We take example data from the block number 600,000.
| Input | Value (original) | Value in hexadecimal |
| Version | 0x20000000 | 0x20000000 |
| Previous Block Hash (hashPrevBlock) | 00000000000000000003ecd827f336c6971f6f77a0b9fba362398dd867975645 | 00000000000000000003ecd827f336c6971f6f77a0b9fba362398dd867975645 |
| Merkle Root hash (hashMerkleRoot) | 66b7c4a1926b41ceb2e617ddae0067e7bfea42db502017fde5b695a50384ed26 | 66b7c4a1926b41ceb2e617ddae0067e7bfea42db502017fde5b695a50384ed26 |
| Time | 2019-10-19 02:04:21 as timestamp: 1571443461 | 0x5DAA5305 |
| Bits (difficulty) | 0x1715a35c | 0x1715a35c |
| Nonce | 0x3f93ada7 | 0x3f93ada7 |
All values need to be converted into little-endian hex format. Usually block explorers or hex calculators provide the data in big-endian. Little-endian means that the least significant byte is on the left side. (In big-endian it is on the right side)
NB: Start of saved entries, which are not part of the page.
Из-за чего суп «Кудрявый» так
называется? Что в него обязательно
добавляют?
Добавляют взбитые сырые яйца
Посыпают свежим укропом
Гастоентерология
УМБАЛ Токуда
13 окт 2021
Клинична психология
| Input | Value in little-endian hexadecimal |
| Version | 00000020 |
| Previous Block Hash (hashPrevBlock) | 45569767D88D3962A3FBB9A0776F1F97C636F327D8EC03000000000000000000 |
| Merkle Root hash (hashMerkleRoot) | 26ED8403A595B6E5FD172050DB42EABFE76700AEDD17E6B2CE416B92A1C4B766 |
| Time | 0x0553AA5D |
| Bits (difficulty) | 0x5CA31517 |
| Nonce | 0xA7AD933F |
Input data from Bitcoin block 600000.
The next step is to concatenate all little-endian formatted hash values in the right order. The symbol || means concatenation. As result we receive our rawHex.
rawHex = Version || Previous Block Hash || Merkle Root hash || Time || Bits || Nonce
rawHex = 0000002045569767d88d3962a3fbb9a0776f1f97c636f327d8ec0300000000000000000026ed8403a595b6e5fd172050db42eabfe76700aedd17e6b2ce416b92a1c4b7660553aa5d5ca31517a7ad933f
The concatenated hash value now needs to be converted into binary format. Most hash calculators and libraries distinguish between string inputs and hexadecimal inputs.
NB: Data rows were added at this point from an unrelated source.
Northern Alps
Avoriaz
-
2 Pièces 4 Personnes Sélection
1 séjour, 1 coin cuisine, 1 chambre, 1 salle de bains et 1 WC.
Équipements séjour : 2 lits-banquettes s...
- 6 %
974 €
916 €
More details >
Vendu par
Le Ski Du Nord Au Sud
Let us consider an example.
The string “2c” would have a binary representation of 0011001001100011. This is derived from the ASCII table.
| Character | 2 | c |
| Binary ASCII representation | 00110010 | 01100011 |
If we interpret “2c” as hexadecimal value its binary representation would be: 101100. And this is exactly what we need.
This step is usually done internal with many hash libraries. The resulting binary number of our rawHex would be too large to display here.
On our bit representation of the rawHex we apply the SHA-256 now twice. This means, we first calculate the SHA-256 of the binary representation of our rawHex and then take the result (again as binary) and input it into our SHA-256 function again.
2 x SHA-256: 915fcd96d1c84298a8fbfb9c13a9f7b4760e9056683107000000000000000000
The last step is to convert the output of the last step into little endian hexadecimal format. Once this is done, we have your block hash.
00000000000000000007316856900e76b4f7a9139cfbfba89842c8d196cd5f91
If you want to calculate or verify a Bitcoin block hash manually, you need to take care of the format of your input values.
Version: The version can be given as 1, 2, 0x00000002, 0x20000000, or in different values. If the version is given as decimal values like 1 or 2 it needs to be converted into a padded hexadecimal value first (0x00000002). If it is given as hex-value like this 0x20000000, it can be used as input value right away (it still needs to be converted to little-endian thought).
Date: make sure you use the correct date. Some browsers might give you wrong date values, because they apply the wrong time zone. And some block explorers cut off the seconds from their dates.